Хотя священник не отнимал от носа платка, было видно, что выражение его лица чуть потеплело, хотя он и не улыбался: слишком уж мрачной была предстоявшая ему работа. Он лишь величественно кивнул и приглушенно ответил:
– Скажите, отец Тома и его помощник уже прибыли?
Тюремщик покачал головой.
– Здесь только палачи… А про отца Тома я ничего не слыхал.

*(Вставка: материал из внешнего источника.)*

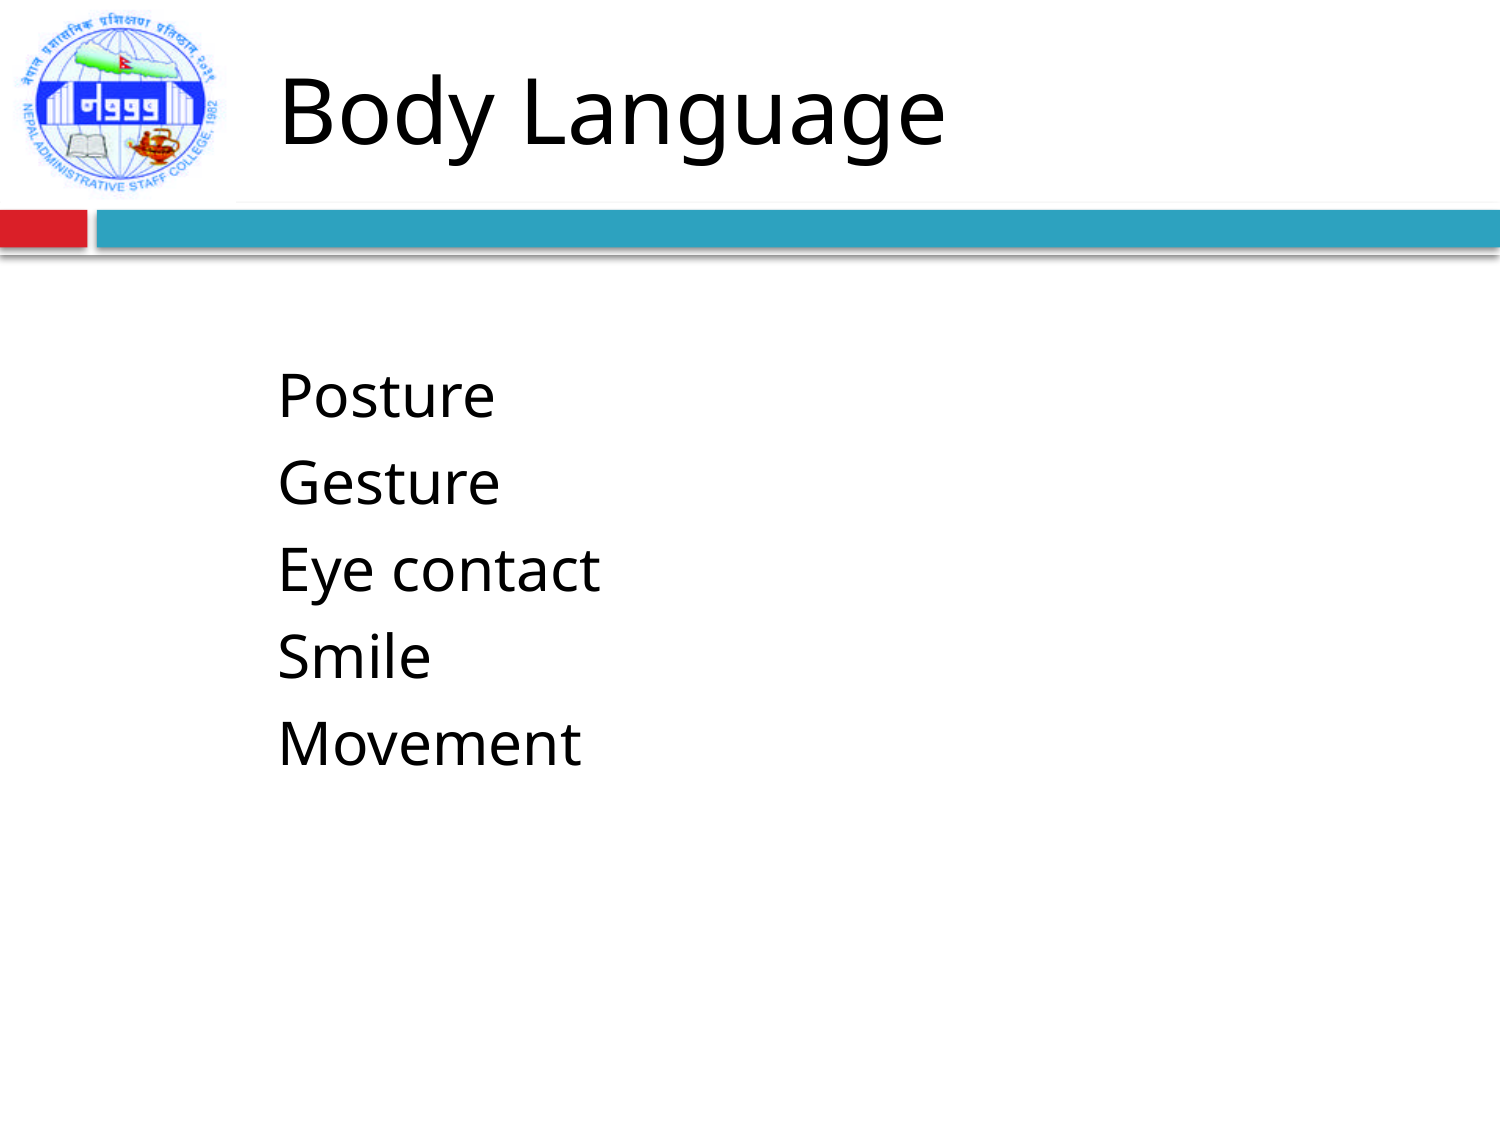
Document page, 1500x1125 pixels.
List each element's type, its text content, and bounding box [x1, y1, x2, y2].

И действительно, Тома, еще один член инквизиторского суда, должен был прибыть сюда вместе с Шарлем и Мишелем, однако задержался на несколько часов «по личному делу». Если бы это был какой-то другой священник, Мишель подумал бы, что задержать его могли разбойники на дорогах, однако он слышал кое-что об отце Тома и по тому нарочитому молчанию, что хранил по этому поводу отец Шарль, заключил, что опоздание отца Тома, скорее всего, имело отношение к его любовнице. Как любимому протеже кардинала (любимому, по мнению Мишеля, даже больше, чем собственный сын), отцу Тома оказывалось особое снисхождение.
– Тогда мы можем увидеть заключенную? – вежливо спросил Шарль у тюремщика. – Мать настоятельницу Марию-Франсуазу?
– О да! – Тюремщик выкатил глаза, темные и при этом настолько глубоко посаженные и такие узкие, что белков почти не было видно. – Великую каркассонскую шлюху, как некоторые ее называют? Но вам следует знать, что некоторые из здешних жителей до сих пор почитают ее за святую и им этот суд ох как не по душе! Но я-то не из таких, нет! – Он замолчал, а потом похотливо спросил: – А что, святой отец, правда то, что о ней говорят? Что она вытворяла в папском дворце?
От омерзения Мишель невольно скривил губы. До него тоже дошел слух о том, что аббатиса публично совершила непристойный сексуальный акт, магический акт, призванный оскорбить Папу Иннокентия. Но ничего подобного она не совершала. На самом деле она сделала нечто прямо противоположное. Всего одним прикосновением она вылечила раненого человека.
Как правильно заметил Риго, Мишель лично был свидетелем этого – и ему в первое мгновение показалось (хотя он и не говорил об этом никому), что он смотрит на саму Святую Деву, излучающую свет. Но потом этот образ померк, и Мишель понял, что перед ним обычная женщина во францисканском одеянии. И тем не менее он по-прежнему видел перед собой посланницу Бога, ибо лицо ее светилось не иначе как божественным светом.
И как могут грешники говорить о подобной святой такие мерзости?
В полумраке тюремного вестибюля Мишель заметил, что взгляд отца Шарля посуровел. Он опустил платок, и теперь его ставшее строгим царственное лицо с впалыми щеками и густыми, черными как уголь бровями было видно хорошо.